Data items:
····················

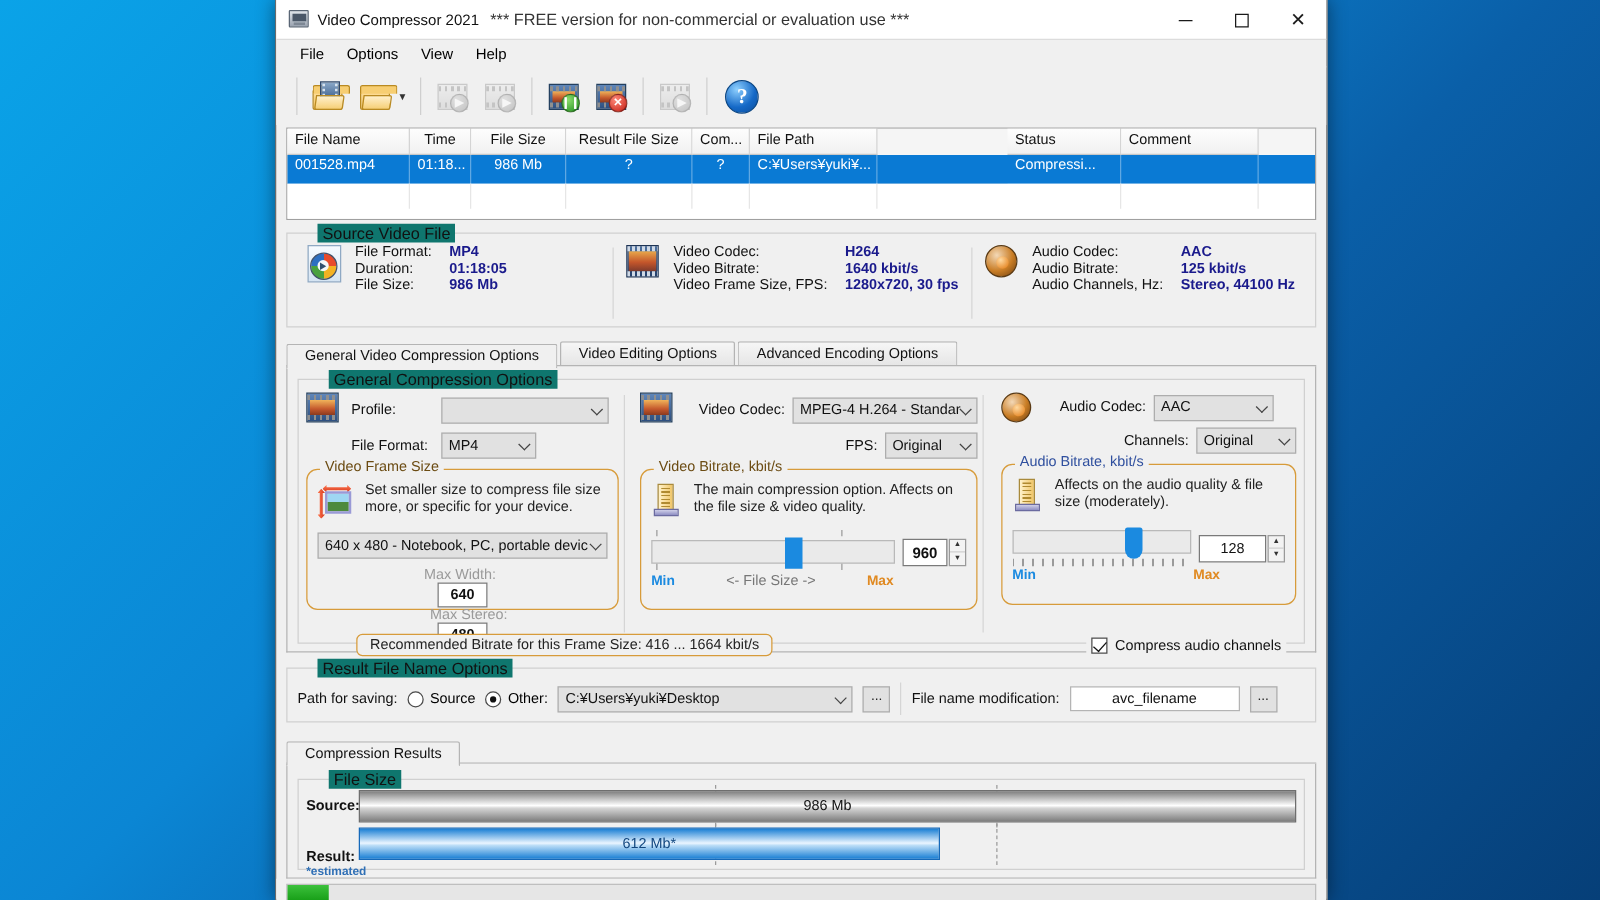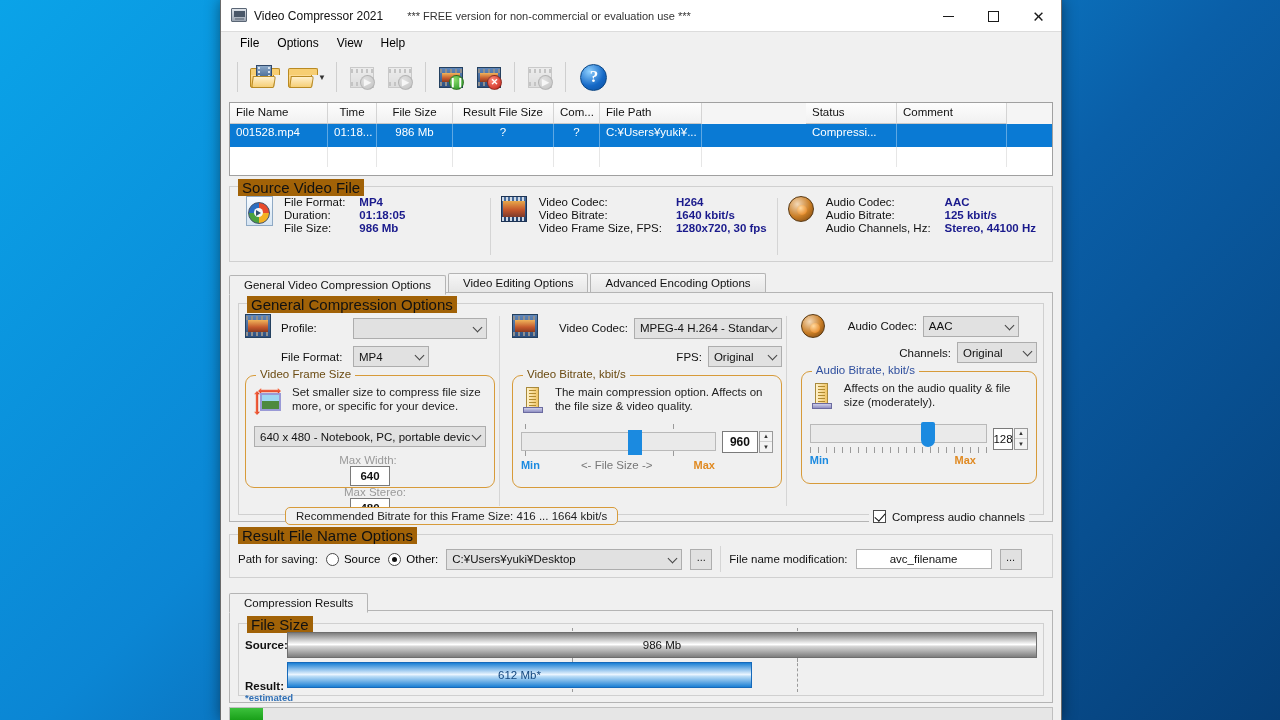--- a/index.html
+++ b/index.html
@@ -45,21 +45,21 @@
   .mini-icon::before {
     content: ""; position: absolute; left: 2px; top: 2px;
     width: 11px; height: 6px; background: #4a5768;
   }
   .mini-icon::after {
     content: ""; position: absolute; left: 3px; bottom: 1px;
     width: 9px; height: 2px; background: #7d8794;
   }
   .title-text { font-size: 12px; color: #111; }
   .title-free {
-    font-size: 11px; color: #333; margin-left: 24px;
+    font-size: 13px; color: #333; margin-left: 9px;
   }
   .wincontrols {
     position: absolute; right: 0; top: 0; height: 32px; display: flex;
   }
   .wincontrols div {
     width: 45px; height: 32px; display: flex; align-items: center; justify-content: center;
     font-size: 13px; color: #1a1a1a;
   }
   
   .menubar {
@@ -176,22 +176,22 @@
   .c-comment { width: 110px; }
   .fl-body { flex: 1; background: #fff; }
   .fl-grid-row { display: flex; height: 20px; }
   .fl-grid-row div { border-right: 1px solid #e6e6e6; }
   
   .groupbox {
     border: 1px solid #d0d0d0; position: relative;
     margin: 0;
   }
   .gb-title {
-    position: absolute; top: -8px; left: 8px; background: #a16207;
-    padding: 0 4px; font-size: 15px; color: #111;
+    position: absolute; top: -8px; left: 24px; background: #0f766e;
+    padding: 0 4px; font-size: 13px; color: #111;
   }
   
   .sourcepanel {
     margin: 10px 8px 0 8px; flex: 0 0 76px; background: #f0f0f0;
   }
   .sp-inner { display: flex; height: 100%; padding: 9px 6px 4px 6px; }
   .sp-col { display: flex; align-items: flex-start; padding: 0 10px; }
   .sp-div { width: 1px; background: #d5d5d5; margin: 2px 0; }
   .sp-icon { width: 28px; height: 30px; margin-right: 10px; flex: 0 0 28px; }
   .icon-wmp {
@@ -799,21 +799,21 @@
                 <div>size (moderately).</div>
               </div>
             </div>
             <div style="display:flex;align-items:center;margin-top:14px;">
               <div style="flex:1;">
                 <div class="slider-track">
                   <div class="slider-thumb pointed" id="ab-thumb" style="left: 63%;"></div>
                 </div>
                 <div class="ticks-many" style="margin-top:4px;"></div>
               </div>
-              <div class="txtbox plain" style="width:20px;justify-content:center;margin-left:6px;height:22px;">128</div>
+              <div class="txtbox plain" style="width:54px;justify-content:center;margin-left:6px;height:22px;">128</div>
               <div class="spin">
                 <div>▲</div>
                 <div>▼</div>
               </div>
             </div>
             <div class="minmax" style="margin-top:1px;padding-right:52px;">
               <span class="mn">Min</span>
               <span class="mx">Max</span>
             </div>
           </div>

····················

*YOUR OBJECTIVE*
Set down all of the entries exactly as they appear, but keep the images out.

*ANSWER TO THIS TASK*
--- a/index.html
+++ b/index.html
@@ -45,21 +45,21 @@
   .mini-icon::before {
     content: ""; position: absolute; left: 2px; top: 2px;
     width: 11px; height: 6px; background: #4a5768;
   }
   .mini-icon::after {
     content: ""; position: absolute; left: 3px; bottom: 1px;
     width: 9px; height: 2px; background: #7d8794;
   }
   .title-text { font-size: 12px; color: #111; }
   .title-free {
-    font-size: 11px; color: #333; margin-left: 24px;
+    font-size: 13px; color: #333; margin-left: 9px;
   }
   .wincontrols {
     position: absolute; right: 0; top: 0; height: 32px; display: flex;
   }
   .wincontrols div {
     width: 45px; height: 32px; display: flex; align-items: center; justify-content: center;
     font-size: 13px; color: #1a1a1a;
   }
   
   .menubar {
@@ -176,22 +176,22 @@
   .c-comment { width: 110px; }
   .fl-body { flex: 1; background: #fff; }
   .fl-grid-row { display: flex; height: 20px; }
   .fl-grid-row div { border-right: 1px solid #e6e6e6; }
   
   .groupbox {
     border: 1px solid #d0d0d0; position: relative;
     margin: 0;
   }
   .gb-title {
-    position: absolute; top: -8px; left: 8px; background: #a16207;
-    padding: 0 4px; font-size: 15px; color: #111;
+    position: absolute; top: -8px; left: 24px; background: #0f766e;
+    padding: 0 4px; font-size: 13px; color: #111;
   }
   
   .sourcepanel {
     margin: 10px 8px 0 8px; flex: 0 0 76px; background: #f0f0f0;
   }
   .sp-inner { display: flex; height: 100%; padding: 9px 6px 4px 6px; }
   .sp-col { display: flex; align-items: flex-start; padding: 0 10px; }
   .sp-div { width: 1px; background: #d5d5d5; margin: 2px 0; }
   .sp-icon { width: 28px; height: 30px; margin-right: 10px; flex: 0 0 28px; }
   .icon-wmp {
@@ -799,21 +799,21 @@
                 <div>size (moderately).</div>
               </div>
             </div>
             <div style="display:flex;align-items:center;margin-top:14px;">
               <div style="flex:1;">
                 <div class="slider-track">
                   <div class="slider-thumb pointed" id="ab-thumb" style="left: 63%;"></div>
                 </div>
                 <div class="ticks-many" style="margin-top:4px;"></div>
               </div>
-              <div class="txtbox plain" style="width:20px;justify-content:center;margin-left:6px;height:22px;">128</div>
+              <div class="txtbox plain" style="width:54px;justify-content:center;margin-left:6px;height:22px;">128</div>
               <div class="spin">
                 <div>▲</div>
                 <div>▼</div>
               </div>
             </div>
             <div class="minmax" style="margin-top:1px;padding-right:52px;">
               <span class="mn">Min</span>
               <span class="mx">Max</span>
             </div>
           </div>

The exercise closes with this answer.